El tiempo se estaba acabando.
Aun así, la llamada de Carl no había sido del todo mala noticia. Al menos sabía que su gente no estaba acechando cerca, esperando para tenderle una emboscada. Estaba claro que ahora mismo estaba ocupado.
Con Carl y Shawn fuera de juego, lidiar con el resto de la familia Williams parecía más factible.
Esa idea le dio motivos suficientes para enviar un mensaje a Simon y Miguel. Les dijo que pusieran en marcha el plan de fuga antes de lo previsto. No podía permitirse esperar más.
—Esta agua está un poco sosa. Hay limones en la cocina. Voy a cortar uno —dijo Maren con naturalidad, cogiendo el vaso.
Sebastián se rió entre dientes, completamente relajado. —Eres muy atenta, pero, de verdad, el agua sola está bien.
En la cocina, Maren cortó dos rodajas finas de limón y las echó en el vaso sin decir nada.
Justo antes de volver, dejó que su mano se deslizara hacia la encimera y cogió discretamente un pequeño cuchillo de fruta.
Maren puso el vaso delante de Sebastián. En cuanto él levantara el vaso para beber, ella le cortaría el cuello.
Pero Sebastián no cogió la bebida. En cambio, la observó con algo parecido a fascinación.
«Lo admito, no pensaba que alguien como tú se molestaría en ser tan considerado con gente insignificante como nosotros. Es impresionante».
«Te subestimas demasiado. No eres precisamente insignificante». Sin perder un instante, Maren asintió con la cabeza.
Sus halagos le resbalaron. No se creyó ni una palabra. La forma en que sus ojos se posaban en ella durante demasiado tiempo le ponía los pelos de punta.
Lo más probable era que no se atreviera a hacer nada. Con Shawn aún al mando, Sebastián no tenía autoridad para actuar fuera de lugar.

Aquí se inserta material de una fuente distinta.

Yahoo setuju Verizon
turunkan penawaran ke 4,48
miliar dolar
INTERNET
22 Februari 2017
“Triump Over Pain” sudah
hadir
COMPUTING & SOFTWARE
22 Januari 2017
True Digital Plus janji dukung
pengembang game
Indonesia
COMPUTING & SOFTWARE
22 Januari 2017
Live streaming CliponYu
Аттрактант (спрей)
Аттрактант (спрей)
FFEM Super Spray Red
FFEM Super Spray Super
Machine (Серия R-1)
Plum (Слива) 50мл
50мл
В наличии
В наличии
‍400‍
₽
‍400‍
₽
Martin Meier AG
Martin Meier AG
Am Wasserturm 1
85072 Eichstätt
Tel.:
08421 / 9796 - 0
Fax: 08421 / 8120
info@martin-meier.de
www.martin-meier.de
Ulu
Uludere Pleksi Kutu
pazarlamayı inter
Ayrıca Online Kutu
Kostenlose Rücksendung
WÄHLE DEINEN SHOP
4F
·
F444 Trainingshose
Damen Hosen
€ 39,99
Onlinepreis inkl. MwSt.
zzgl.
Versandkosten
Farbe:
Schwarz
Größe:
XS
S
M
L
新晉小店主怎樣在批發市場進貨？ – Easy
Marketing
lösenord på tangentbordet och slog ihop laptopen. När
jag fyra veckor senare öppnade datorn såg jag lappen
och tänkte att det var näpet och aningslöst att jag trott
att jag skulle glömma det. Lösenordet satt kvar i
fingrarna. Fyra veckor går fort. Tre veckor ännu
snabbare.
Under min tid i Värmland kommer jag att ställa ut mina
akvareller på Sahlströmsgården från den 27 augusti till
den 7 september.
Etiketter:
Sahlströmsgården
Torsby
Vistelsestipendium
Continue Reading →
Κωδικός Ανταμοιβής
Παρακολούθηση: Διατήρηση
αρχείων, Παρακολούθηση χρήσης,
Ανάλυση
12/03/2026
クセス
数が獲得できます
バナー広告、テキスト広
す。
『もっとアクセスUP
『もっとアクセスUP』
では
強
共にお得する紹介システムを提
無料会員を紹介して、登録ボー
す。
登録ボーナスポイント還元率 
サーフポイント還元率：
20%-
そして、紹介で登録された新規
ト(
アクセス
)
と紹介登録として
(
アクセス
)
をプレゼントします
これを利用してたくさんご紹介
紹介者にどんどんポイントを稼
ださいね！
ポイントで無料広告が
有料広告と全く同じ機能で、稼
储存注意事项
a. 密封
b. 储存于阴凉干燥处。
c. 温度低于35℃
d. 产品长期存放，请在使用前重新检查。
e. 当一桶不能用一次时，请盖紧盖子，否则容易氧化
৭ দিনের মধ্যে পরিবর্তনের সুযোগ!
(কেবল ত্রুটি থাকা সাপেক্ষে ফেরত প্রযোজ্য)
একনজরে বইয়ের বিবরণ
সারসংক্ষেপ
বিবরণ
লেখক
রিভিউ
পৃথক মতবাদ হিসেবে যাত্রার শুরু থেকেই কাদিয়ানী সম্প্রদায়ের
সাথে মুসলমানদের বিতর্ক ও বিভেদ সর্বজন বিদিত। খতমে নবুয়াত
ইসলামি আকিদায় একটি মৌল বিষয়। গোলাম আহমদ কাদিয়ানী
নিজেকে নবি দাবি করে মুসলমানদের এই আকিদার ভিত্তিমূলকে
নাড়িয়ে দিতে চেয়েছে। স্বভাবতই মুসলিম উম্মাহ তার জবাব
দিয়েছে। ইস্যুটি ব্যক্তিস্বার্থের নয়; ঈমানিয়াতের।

Lo más probable era que sus cumplidos fueran un intento calculado para ganarse su favor. Al fin y al cabo, si Maren se casaba con Shawn, se convertiría en la matriarca.
Las personas en su posición siempre prestaban mucha atención al temperamento de sus futuros superiores.

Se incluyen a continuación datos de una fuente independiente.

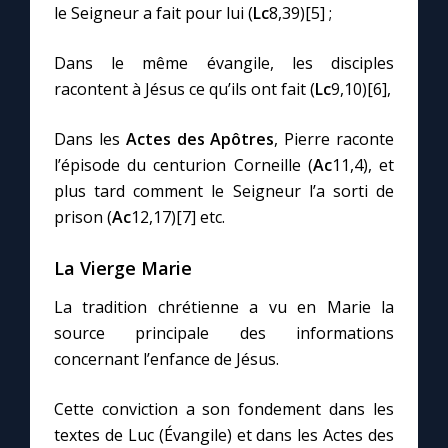
le Seigneur a fait pour lui (
Lc
8,39)[5] ;
Dans le même évangile, les disciples
racontent à Jésus ce qu’ils ont fait (
Lc
9,10)[6],
Dans les
Actes des Apôtres
, Pierre raconte
l’épisode du centurion Corneille (
Ac
11,4), et
plus tard comment le Seigneur l’a sorti de
prison (
Ac
12,17)[7] etc.
La Vierge Marie
La tradition chrétienne a vu en Marie la
source principale des informations
concernant l’enfance de Jésus.
Cette conviction a son fondement dans les
textes de Luc (Évangile) et dans les Actes des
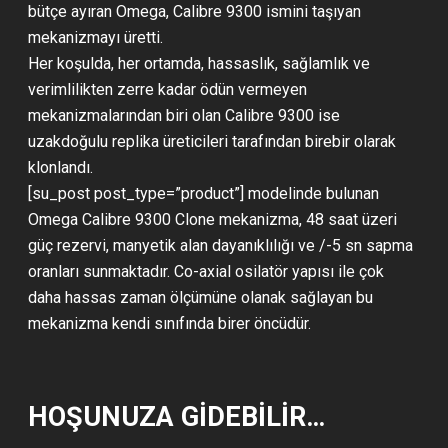
bütçe ayıran Omega, Calibre 9300 ismini taşıyan
mekanizmayı üretti.
Her koşulda, her ortamda, hassaslık, sağlamlık ve
verimlilikten zerre kadar ödün vermeyen
mekanizmalarından biri olan Calibre 9300 ise
uzakdoğulu replika üreticileri tarafından birebir olarak
klonlandı.
[su_post post_type=”product”] modelinde bulunan
Omega Calibre 9300 Clone mekanizma, 48 saat üzeri
güç rezervi, manyetik alan dayanıklılığı ve /-5 sn sapma
oranları sunmaktadır. Co-axial osilatör yapısı ile çok
daha hassas zaman ölçümüne olanak sağlayan bu
mekanizma kendi sınıfında birer öncüdür.
HOŞUNUZA GIDEBILIR…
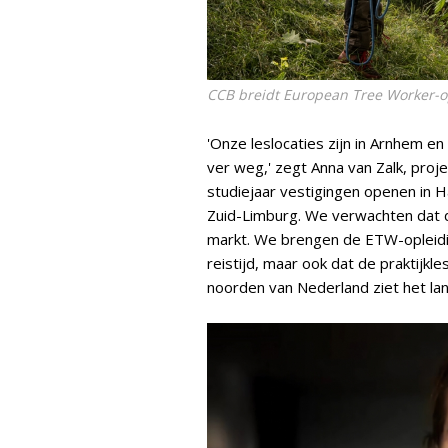
CCB breidt European Tree Worker-op
'Onze leslocaties zijn in Arnhem e
ver weg,' zegt Anna van Zalk, proj
studiejaar vestigingen openen in H
Zuid-Limburg. We verwachten dat d
markt. We brengen de ETW-opleidi
reistijd, maar ook dat de praktijkl
noorden van Nederland ziet het land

Sebastián se inclinó hacia delante, manteniendo un tono educado. —Es usted muy generosa, señorita Morgan. Solo espero que se acuerde de alguien como yo cuando se calme todo.
Tal y como Maren había previsto, el verdadero objetivo de Sebastián era egoísta: simplemente estaba haciendo contactos para su beneficio personal.
«No se preocupe. Estoy segura de que ya ha investigado sobre mí. Nunca traiciono a los míos», dijo Maren con franqueza, reflejando la sinceridad de él.